In fact it now transpires that the unemployment rate is unchanged at 5.7% for the past six months, with the actual numbers unemployed some 10,000 higher in January than previously thought. Indeed, seasonally adjusted unemployment, now at 137.000, has been ticking up for the past five months, so the prospect of a sub-5% unemployment rate suddenly looks optimistic rather than realistic.
Why is the unemployment rate becalmed? A decline requires employment growth to outpace that of the labour force which has been the case since early 2012. For example, the annual change in employment in q4 was 50,000 or 2.3%, against a 35,000 (1.5%) increase in the labour force, resulting in a fall in the unadjusted unemployment rate to 5.4% from 6.1% a year earlier.

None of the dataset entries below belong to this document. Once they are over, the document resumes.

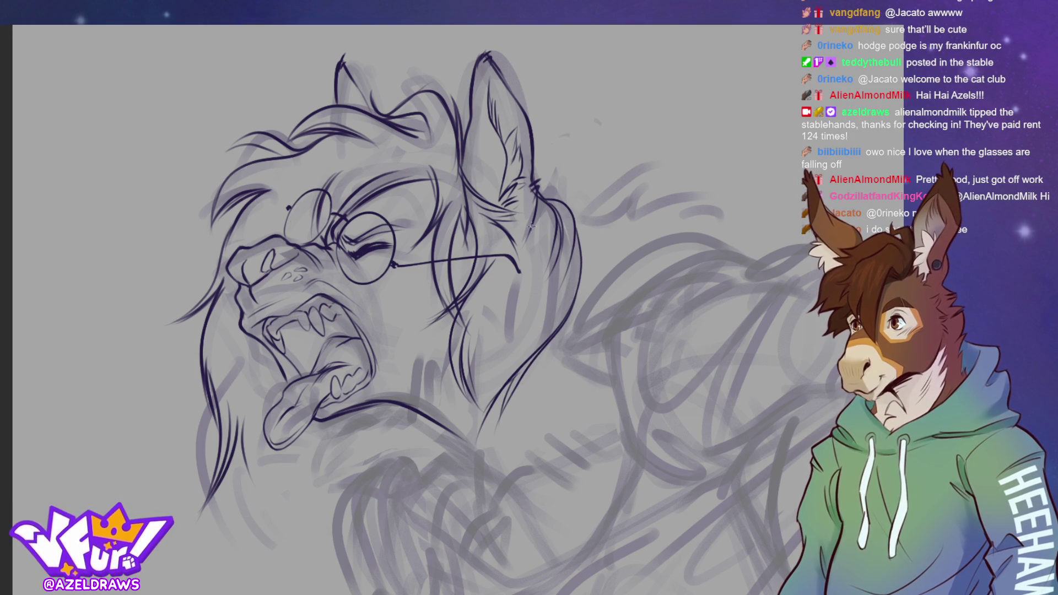
- Add thin fur strokes below the ear past the glasses arm and under the jaw, then view the whole canvas
left_click_drag(533, 223, 503, 279)
mouse_move(535, 236)
left_mouse_down()
mouse_move(502, 290)
mouse_move(477, 384)
left_mouse_up()
left_click_drag(483, 339, 460, 455)
left_click_drag(480, 363, 466, 458)
mouse_move(469, 390)
left_mouse_down()
mouse_move(481, 479)
mouse_move(479, 466)
left_mouse_up()
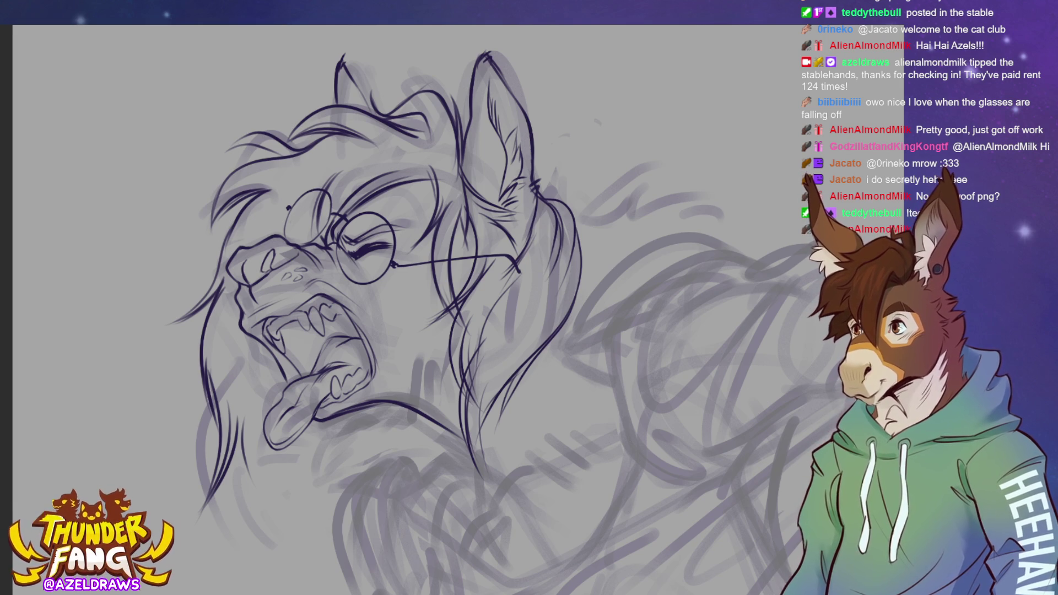
key("ctrl+0")
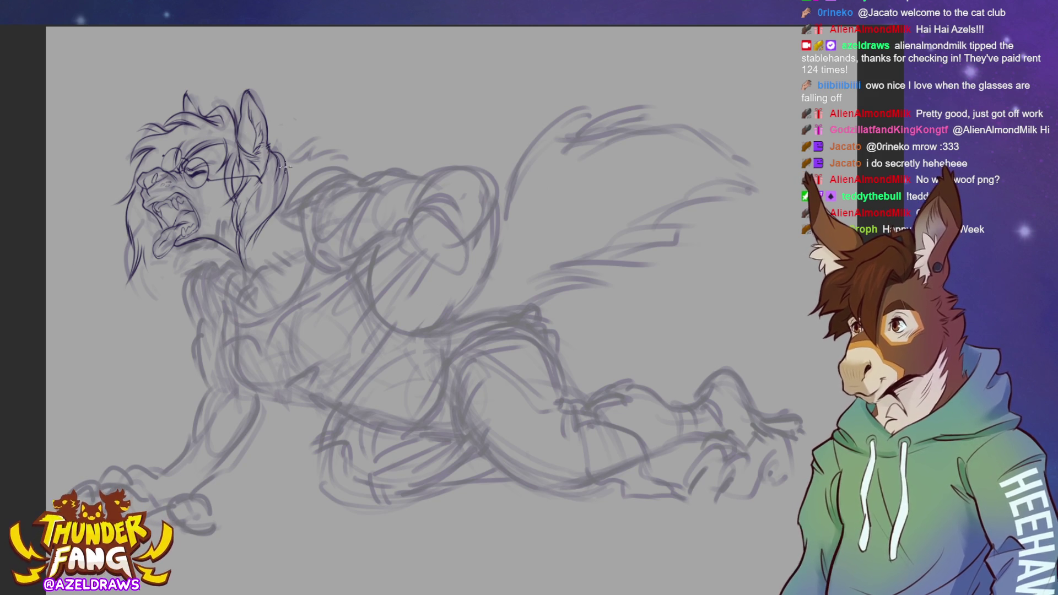
- Touch up the ear's back edge, ink fur tufts on the neck and chest, and extend the jaw's hair line
mouse_move(284, 158)
left_mouse_down()
mouse_move(308, 141)
mouse_move(349, 148)
mouse_move(362, 173)
mouse_move(364, 154)
mouse_move(353, 149)
mouse_move(345, 162)
mouse_move(360, 148)
left_mouse_up()
mouse_move(218, 205)
left_mouse_down()
mouse_move(217, 232)
mouse_move(220, 207)
mouse_move(226, 222)
mouse_move(218, 242)
mouse_move(216, 218)
mouse_move(215, 243)
mouse_move(231, 210)
mouse_move(231, 226)
left_mouse_up()
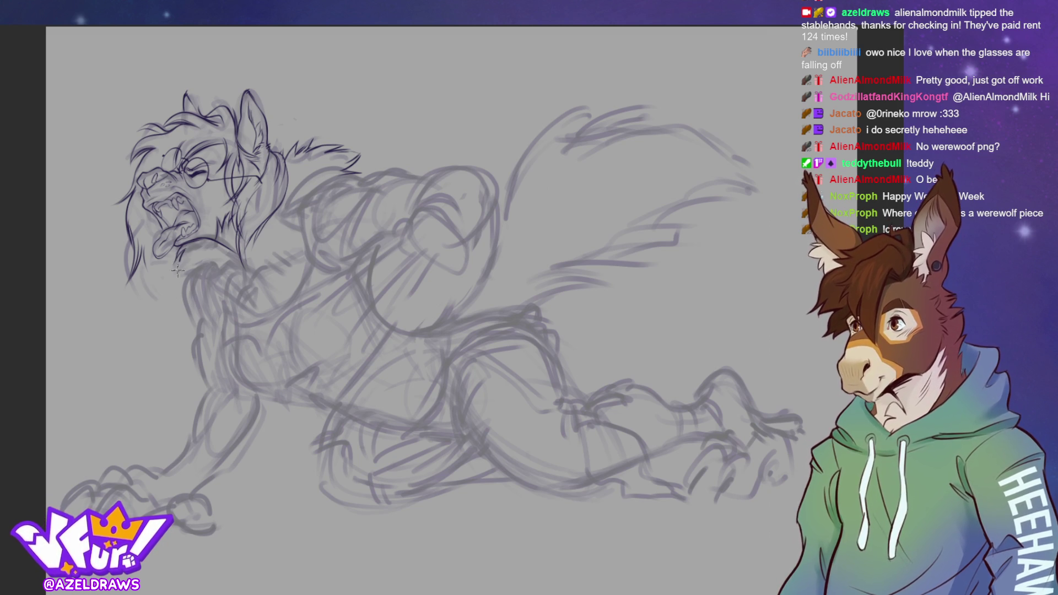
left_click_drag(178, 269, 191, 287)
mouse_move(196, 258)
left_mouse_down()
mouse_move(201, 282)
mouse_move(207, 254)
mouse_move(197, 284)
left_mouse_up()
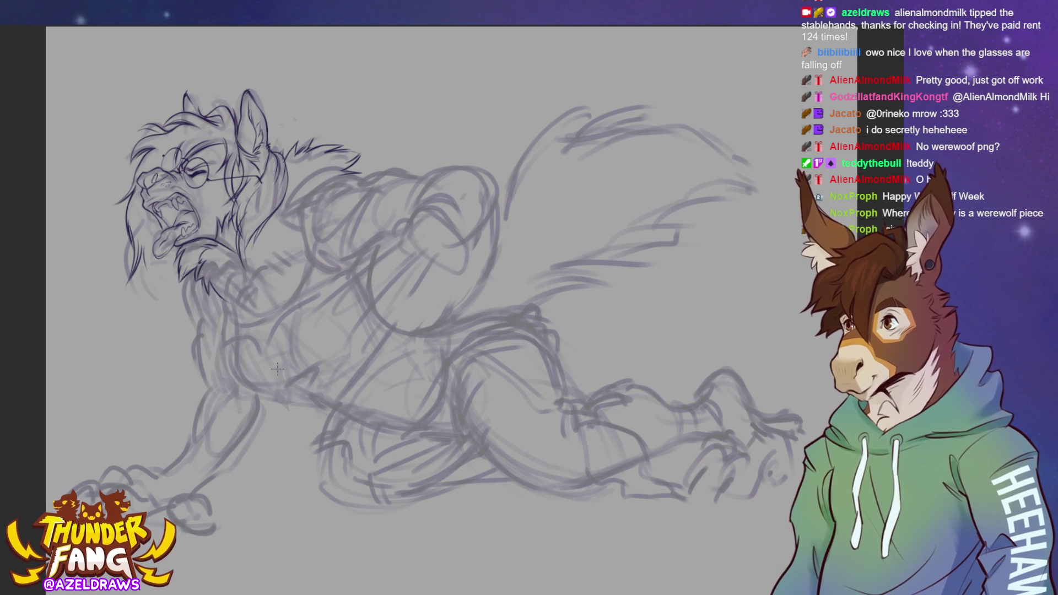
mouse_move(223, 298)
left_mouse_down()
mouse_move(228, 326)
mouse_move(252, 324)
left_mouse_up()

The pace of employment growth slowed in the second half of last year, however; the seasonally adjusted increase was only 8,300 in the final quarter, following a 9,500 increase in q3. Labour force growth over that period was 20,000 , so giving rise to the modest tick up in the numbers unemployed and an unchanged unemployment rate.
Where to from here? A key driver of any change in the labour force is the participation rate ( the proportion of those over-15 in the workforce).The Irish participation rate ticked up in response to brighter employment prospects but has been broadly unchanged now for some time, at around 62%. If that continues the labour force will grow at the same pace as the over-15 population, currently at 1.5%, implying an annual rise of around 35,000. Unfortunately, employment growth, having slowed in the second half of 2018, is now down to that 1.5% pace.
Brexit related uncertainty may be a factor on the employment side but it could well be that the decline in Irish unemployment is already at or near its cyclical low.